I think the only PPC that could handle it would be G5 Power Mac anyway. My G4 PB 12" runs 10.5.3 just fine, but I wouldn't upgrade further.

Snow Leopard is supposed to be a performance and stability upgrade. In other words, your G4 PowerBook will run faster and more stable with Snow Leopard.
 
And of course Apple will ALWAYS keep internal PPC builds of 10.6, 10.7, 10.8, 10.9, 11, etc., etc., etc., so it would be no surprise that 10.6 would have PPC info/drivers, etc. along with it for the ride in testing.

Um, source?

PPC is dieing....I can't imagine Apple jumping back.
 
Snow Leopard is supposed to be a performance and stability upgrade. In other words, your G4 PowerBook will run faster and more stable with Snow Leopard.

Isn't the performance and stability coming from dropping PPC and optimising for Intel?
 
Isn't the performance and stability coming from dropping PPC and optimising for Intel?

I keep seeing this fallacy bounced around this thread.

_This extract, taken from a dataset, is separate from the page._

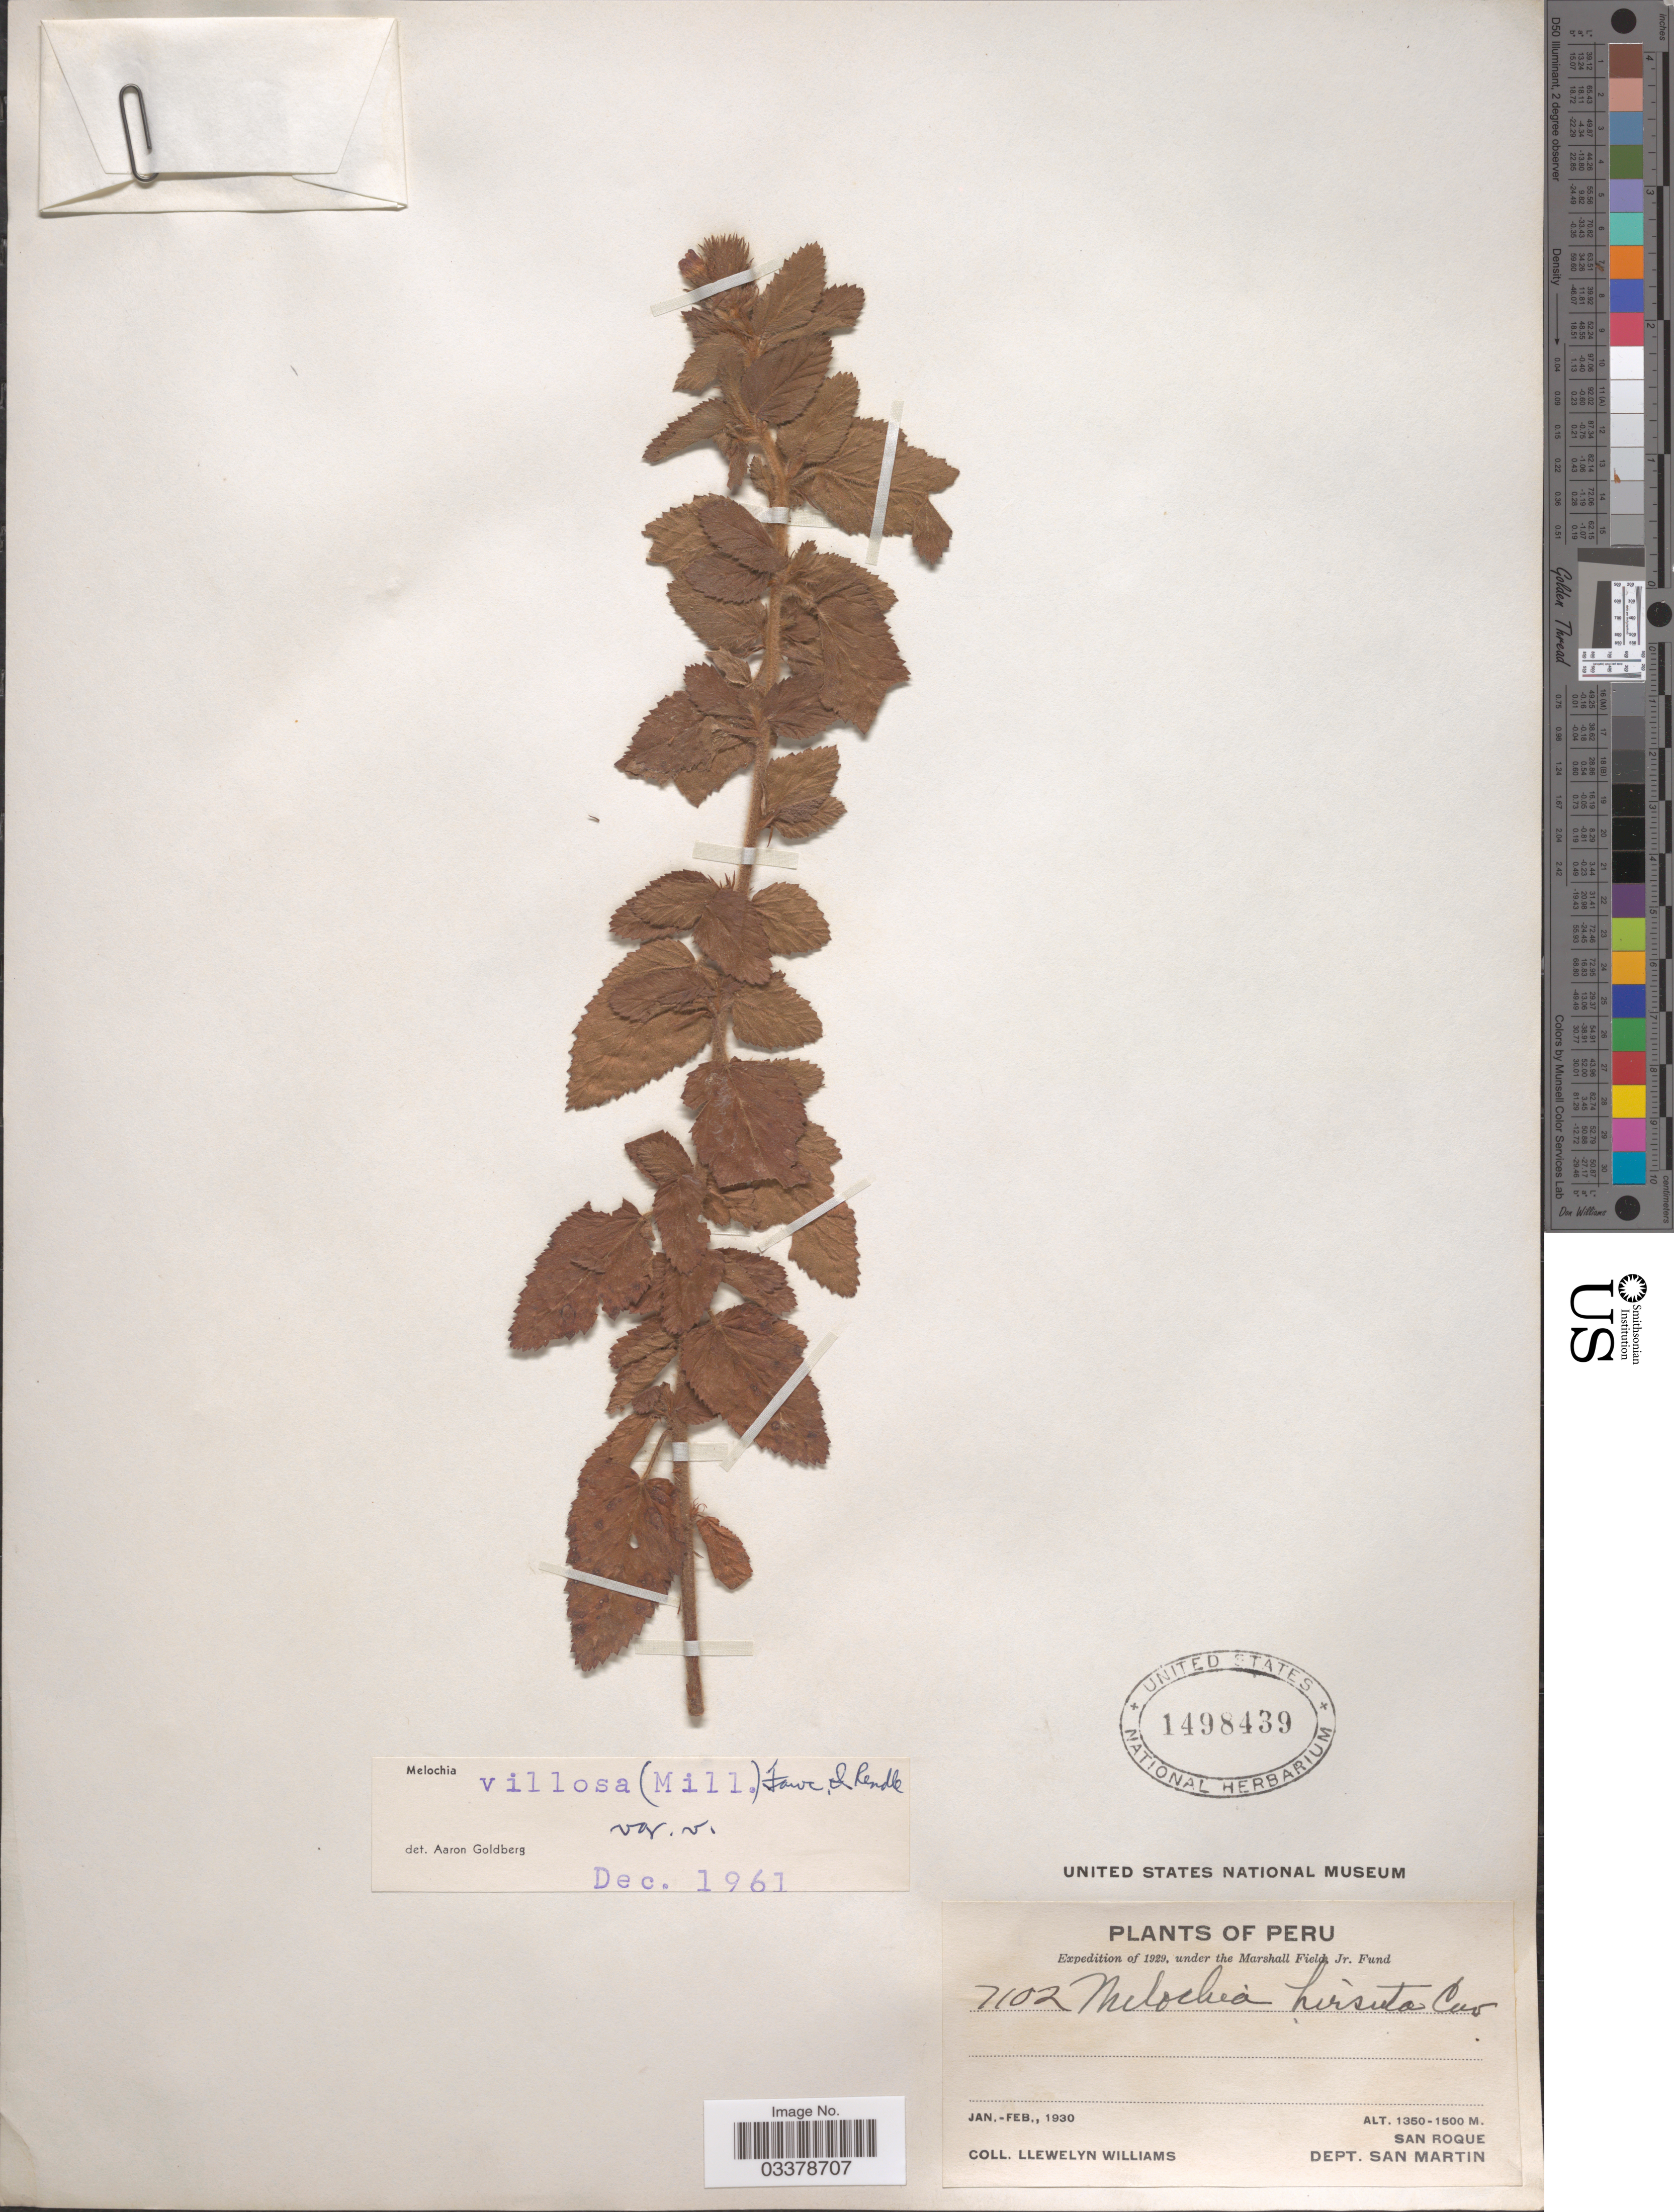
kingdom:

Optimizing for Intel does not require or mean dropping PPC to do it. The code for OS X outside the kernel is pretty heavily shared between PPC and x86. Even in the kernel, there is plenty of code shared between the two. Write once, compile multiple times. The majority of the optimizations one can make in C/C++ code and Objective-C code isn't specific to a particular platform.

There are some optimizations which would favor one platform over the other, and another small set of optimizations which would affect one platform and not the other.

Right now, there are two big reasons to drop PPC support:

- Reduce the amount of work required to get a version of OS X out the door. Exactly how much work this saves depends on the amount of platform-specific effort was spent on PPC in Leopard, in both development and testing.
- Increase the amount of time you can focus on the platform-specific optimizations, given the same amount of time in which to work.

It isn't a technical reason. The big technical hurdles were pretty much done when the Intel systems started shipping. The big reasons now are finding ways to efficiently use development time and money. Do they continue to spend a fair amount of money on testing that PPC still works? Do they continue to fund PPC-specific optimizations? Or do they take that money that would be saved by dropping PPC support now and put it towards more effective projects?

Dropping PPC doesn't make x86 faster, and it is completely possible to make x86-specific optimizations without dropping PPC support as well. They can't completely drop PPC maintenance as long as Rosetta sticks around either. However, by cutting PPC costs through dropping support for PPC machines themselves, they can get more time to focus on the harder x86-specific optimizations.